* [TRY IT] Could you set down exactly the lines of the data below, starting at the one that holds "right hip: (335, 527)" and ending at the one that holds "right elbow: (413, 312)", both included, and only those?

* [DATA SUPPLIED]
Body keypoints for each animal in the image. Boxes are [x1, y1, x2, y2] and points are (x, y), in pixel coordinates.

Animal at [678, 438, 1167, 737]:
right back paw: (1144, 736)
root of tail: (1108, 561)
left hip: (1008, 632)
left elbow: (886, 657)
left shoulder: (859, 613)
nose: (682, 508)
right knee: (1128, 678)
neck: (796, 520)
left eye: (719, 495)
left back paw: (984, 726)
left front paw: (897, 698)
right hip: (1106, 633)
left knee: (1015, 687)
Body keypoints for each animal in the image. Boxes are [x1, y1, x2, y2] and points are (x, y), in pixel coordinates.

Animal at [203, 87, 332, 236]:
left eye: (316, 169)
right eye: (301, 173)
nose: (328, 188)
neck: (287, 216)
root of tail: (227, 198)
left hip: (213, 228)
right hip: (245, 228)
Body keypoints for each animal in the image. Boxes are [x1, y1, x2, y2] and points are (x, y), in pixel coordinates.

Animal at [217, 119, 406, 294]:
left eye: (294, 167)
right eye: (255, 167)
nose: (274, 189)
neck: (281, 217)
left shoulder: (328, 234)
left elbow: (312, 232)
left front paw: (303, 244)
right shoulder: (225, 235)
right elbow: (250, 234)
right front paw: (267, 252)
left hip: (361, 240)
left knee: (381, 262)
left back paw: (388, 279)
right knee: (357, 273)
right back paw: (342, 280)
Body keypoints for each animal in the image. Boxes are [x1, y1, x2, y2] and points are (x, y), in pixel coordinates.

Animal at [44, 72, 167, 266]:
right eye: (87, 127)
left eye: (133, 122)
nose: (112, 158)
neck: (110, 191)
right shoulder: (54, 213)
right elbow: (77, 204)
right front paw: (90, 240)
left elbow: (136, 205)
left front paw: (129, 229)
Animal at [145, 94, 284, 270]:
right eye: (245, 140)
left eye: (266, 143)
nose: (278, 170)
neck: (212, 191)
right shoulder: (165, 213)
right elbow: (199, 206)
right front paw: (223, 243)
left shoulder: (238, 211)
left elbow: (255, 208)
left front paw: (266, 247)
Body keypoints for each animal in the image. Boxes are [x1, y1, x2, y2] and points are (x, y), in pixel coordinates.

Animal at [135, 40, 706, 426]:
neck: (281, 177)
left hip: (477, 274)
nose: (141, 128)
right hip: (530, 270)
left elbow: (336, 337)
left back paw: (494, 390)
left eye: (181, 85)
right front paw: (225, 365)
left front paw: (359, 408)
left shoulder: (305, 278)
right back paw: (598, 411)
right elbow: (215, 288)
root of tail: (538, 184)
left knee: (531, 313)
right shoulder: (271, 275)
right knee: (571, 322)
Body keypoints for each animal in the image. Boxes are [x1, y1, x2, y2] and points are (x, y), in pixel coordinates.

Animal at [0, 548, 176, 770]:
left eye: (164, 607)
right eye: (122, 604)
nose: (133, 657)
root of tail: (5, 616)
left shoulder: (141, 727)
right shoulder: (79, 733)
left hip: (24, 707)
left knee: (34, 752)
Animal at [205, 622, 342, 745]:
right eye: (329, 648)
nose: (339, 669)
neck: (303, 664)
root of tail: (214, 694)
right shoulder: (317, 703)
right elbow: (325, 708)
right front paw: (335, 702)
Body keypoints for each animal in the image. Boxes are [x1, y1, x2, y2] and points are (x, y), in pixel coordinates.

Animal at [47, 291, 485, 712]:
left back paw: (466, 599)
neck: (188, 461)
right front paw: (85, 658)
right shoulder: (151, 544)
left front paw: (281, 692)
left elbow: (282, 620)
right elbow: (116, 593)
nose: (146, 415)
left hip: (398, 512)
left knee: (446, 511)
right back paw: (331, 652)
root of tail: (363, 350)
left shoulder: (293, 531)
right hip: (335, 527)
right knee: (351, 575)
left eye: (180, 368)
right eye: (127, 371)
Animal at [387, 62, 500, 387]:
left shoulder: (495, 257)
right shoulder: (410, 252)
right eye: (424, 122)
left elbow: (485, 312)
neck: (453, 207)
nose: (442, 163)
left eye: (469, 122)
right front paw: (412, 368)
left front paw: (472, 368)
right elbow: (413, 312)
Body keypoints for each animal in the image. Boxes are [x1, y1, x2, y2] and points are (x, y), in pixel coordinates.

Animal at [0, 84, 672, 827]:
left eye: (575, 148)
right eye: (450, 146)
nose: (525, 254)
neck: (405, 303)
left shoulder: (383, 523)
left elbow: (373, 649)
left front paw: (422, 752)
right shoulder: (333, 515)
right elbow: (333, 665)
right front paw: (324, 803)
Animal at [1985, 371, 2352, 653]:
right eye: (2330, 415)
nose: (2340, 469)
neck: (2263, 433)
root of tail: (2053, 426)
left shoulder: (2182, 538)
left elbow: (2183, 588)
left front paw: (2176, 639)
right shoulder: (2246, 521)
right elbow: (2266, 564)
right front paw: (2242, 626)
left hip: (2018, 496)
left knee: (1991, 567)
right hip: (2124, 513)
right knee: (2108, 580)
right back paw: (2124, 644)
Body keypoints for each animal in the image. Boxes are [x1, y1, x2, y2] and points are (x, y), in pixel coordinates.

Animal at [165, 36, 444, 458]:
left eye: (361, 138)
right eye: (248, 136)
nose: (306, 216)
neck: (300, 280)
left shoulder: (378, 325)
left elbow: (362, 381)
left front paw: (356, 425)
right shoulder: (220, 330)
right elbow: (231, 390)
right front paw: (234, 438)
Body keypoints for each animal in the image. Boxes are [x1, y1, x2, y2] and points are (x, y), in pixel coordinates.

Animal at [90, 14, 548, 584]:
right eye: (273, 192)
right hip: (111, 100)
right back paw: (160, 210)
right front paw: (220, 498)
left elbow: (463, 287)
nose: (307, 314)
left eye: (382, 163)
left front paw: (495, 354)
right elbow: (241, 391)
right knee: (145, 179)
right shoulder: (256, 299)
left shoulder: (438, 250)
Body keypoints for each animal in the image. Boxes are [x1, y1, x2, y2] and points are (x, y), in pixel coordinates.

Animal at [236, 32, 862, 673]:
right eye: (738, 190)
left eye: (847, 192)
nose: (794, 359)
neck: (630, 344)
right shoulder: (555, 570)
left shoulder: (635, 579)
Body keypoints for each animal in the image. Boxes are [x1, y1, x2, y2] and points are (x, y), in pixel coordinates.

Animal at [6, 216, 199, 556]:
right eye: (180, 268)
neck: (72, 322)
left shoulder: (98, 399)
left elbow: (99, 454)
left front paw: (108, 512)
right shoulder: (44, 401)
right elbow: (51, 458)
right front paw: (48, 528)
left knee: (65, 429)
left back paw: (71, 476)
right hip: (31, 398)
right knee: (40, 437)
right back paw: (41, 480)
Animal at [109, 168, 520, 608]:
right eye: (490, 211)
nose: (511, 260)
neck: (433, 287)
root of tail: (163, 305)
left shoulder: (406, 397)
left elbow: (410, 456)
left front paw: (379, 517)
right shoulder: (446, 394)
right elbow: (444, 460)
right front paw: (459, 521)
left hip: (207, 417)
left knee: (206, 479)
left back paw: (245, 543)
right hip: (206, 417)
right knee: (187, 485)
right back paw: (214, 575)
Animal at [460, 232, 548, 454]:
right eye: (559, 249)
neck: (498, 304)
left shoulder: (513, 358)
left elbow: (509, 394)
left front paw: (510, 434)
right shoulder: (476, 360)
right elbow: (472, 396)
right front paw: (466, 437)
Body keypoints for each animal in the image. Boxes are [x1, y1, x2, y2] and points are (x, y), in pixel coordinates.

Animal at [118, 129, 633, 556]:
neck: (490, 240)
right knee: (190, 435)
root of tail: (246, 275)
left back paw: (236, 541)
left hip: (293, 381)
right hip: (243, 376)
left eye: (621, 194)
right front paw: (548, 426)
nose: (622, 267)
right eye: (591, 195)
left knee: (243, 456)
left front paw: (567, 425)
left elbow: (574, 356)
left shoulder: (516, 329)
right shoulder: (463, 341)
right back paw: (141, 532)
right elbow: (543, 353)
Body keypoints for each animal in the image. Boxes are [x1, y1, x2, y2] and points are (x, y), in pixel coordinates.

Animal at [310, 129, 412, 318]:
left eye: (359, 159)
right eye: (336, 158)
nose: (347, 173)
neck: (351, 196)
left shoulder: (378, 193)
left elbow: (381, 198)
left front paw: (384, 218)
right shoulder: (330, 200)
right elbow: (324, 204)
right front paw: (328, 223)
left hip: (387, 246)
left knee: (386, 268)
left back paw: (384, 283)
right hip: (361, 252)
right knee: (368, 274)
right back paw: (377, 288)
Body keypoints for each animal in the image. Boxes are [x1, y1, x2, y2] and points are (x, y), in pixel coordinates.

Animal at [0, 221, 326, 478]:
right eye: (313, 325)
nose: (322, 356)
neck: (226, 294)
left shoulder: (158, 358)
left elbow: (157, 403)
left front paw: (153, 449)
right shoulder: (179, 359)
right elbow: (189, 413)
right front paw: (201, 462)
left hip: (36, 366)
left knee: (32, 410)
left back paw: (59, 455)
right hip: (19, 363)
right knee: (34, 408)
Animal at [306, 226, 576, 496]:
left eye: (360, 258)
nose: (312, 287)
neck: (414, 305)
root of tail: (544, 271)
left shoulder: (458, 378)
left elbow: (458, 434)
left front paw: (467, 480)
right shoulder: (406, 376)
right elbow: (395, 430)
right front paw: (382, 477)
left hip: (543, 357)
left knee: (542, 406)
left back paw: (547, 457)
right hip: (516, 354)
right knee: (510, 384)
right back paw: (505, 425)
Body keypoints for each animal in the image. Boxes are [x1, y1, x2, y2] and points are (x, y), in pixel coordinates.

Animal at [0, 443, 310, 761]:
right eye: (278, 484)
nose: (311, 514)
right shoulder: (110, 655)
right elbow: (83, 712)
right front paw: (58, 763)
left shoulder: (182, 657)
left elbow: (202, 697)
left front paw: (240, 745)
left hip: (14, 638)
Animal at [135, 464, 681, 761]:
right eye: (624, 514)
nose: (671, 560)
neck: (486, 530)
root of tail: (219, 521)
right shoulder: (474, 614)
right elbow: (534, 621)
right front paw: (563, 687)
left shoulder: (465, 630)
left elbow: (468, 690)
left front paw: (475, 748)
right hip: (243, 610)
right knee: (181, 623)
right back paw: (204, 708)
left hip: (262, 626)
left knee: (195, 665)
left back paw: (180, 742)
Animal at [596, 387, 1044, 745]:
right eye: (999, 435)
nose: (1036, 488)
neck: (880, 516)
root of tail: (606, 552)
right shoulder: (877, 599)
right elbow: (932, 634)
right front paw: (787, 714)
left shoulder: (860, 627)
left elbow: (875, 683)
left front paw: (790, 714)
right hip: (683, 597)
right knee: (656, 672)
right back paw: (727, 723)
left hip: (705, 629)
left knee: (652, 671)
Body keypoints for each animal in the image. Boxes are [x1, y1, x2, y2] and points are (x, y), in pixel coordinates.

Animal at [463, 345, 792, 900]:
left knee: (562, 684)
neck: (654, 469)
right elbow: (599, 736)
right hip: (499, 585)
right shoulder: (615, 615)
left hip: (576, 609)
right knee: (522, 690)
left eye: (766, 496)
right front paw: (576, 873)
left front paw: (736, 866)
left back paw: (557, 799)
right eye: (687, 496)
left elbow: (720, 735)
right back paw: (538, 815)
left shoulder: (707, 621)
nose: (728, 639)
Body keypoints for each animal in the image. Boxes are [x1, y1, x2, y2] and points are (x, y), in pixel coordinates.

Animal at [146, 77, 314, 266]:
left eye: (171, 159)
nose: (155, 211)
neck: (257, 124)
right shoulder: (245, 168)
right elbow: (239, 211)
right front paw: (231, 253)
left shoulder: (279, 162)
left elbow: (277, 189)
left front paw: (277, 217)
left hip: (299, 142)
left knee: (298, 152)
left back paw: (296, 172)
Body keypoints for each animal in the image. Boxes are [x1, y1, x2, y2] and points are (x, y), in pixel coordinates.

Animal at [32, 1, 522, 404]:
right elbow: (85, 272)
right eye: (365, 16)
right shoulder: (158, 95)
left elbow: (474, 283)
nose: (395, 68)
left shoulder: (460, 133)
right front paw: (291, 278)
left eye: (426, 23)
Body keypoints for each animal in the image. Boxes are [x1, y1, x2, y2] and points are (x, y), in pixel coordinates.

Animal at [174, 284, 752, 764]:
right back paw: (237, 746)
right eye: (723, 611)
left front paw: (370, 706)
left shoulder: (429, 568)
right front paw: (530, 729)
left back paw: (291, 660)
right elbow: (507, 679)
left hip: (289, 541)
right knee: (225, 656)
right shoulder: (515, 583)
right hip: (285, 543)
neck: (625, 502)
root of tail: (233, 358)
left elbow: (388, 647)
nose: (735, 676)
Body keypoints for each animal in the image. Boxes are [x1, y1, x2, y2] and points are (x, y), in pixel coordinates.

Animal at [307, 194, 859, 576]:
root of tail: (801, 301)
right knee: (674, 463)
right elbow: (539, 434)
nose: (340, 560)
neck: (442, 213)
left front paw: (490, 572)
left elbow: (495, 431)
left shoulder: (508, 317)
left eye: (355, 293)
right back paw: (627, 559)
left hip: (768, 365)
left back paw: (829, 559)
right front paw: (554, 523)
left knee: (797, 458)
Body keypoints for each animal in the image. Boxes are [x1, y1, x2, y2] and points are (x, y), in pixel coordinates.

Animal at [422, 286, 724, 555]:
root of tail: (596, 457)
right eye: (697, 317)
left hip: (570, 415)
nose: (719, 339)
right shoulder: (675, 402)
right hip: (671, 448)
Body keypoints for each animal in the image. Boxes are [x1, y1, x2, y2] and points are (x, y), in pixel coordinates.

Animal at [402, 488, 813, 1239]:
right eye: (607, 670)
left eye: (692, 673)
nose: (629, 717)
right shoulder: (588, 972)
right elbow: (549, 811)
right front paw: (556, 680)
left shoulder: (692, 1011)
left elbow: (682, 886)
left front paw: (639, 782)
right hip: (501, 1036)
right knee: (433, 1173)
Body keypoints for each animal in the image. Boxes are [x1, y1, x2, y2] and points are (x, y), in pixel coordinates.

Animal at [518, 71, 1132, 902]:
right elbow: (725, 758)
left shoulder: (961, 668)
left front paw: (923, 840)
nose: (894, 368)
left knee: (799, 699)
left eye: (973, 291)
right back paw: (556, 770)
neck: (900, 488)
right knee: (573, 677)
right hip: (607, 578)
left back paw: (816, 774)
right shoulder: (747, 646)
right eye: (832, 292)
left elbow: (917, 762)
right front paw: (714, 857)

* [EXPECTED ANSWER]
right hip: (335, 527)
right knee: (351, 575)
left eye: (180, 368)
right eye: (127, 371)
Animal at [387, 62, 500, 387]:
left shoulder: (495, 257)
right shoulder: (410, 252)
right eye: (424, 122)
left elbow: (485, 312)
neck: (453, 207)
nose: (442, 163)
left eye: (469, 122)
right front paw: (412, 368)
left front paw: (472, 368)
right elbow: (413, 312)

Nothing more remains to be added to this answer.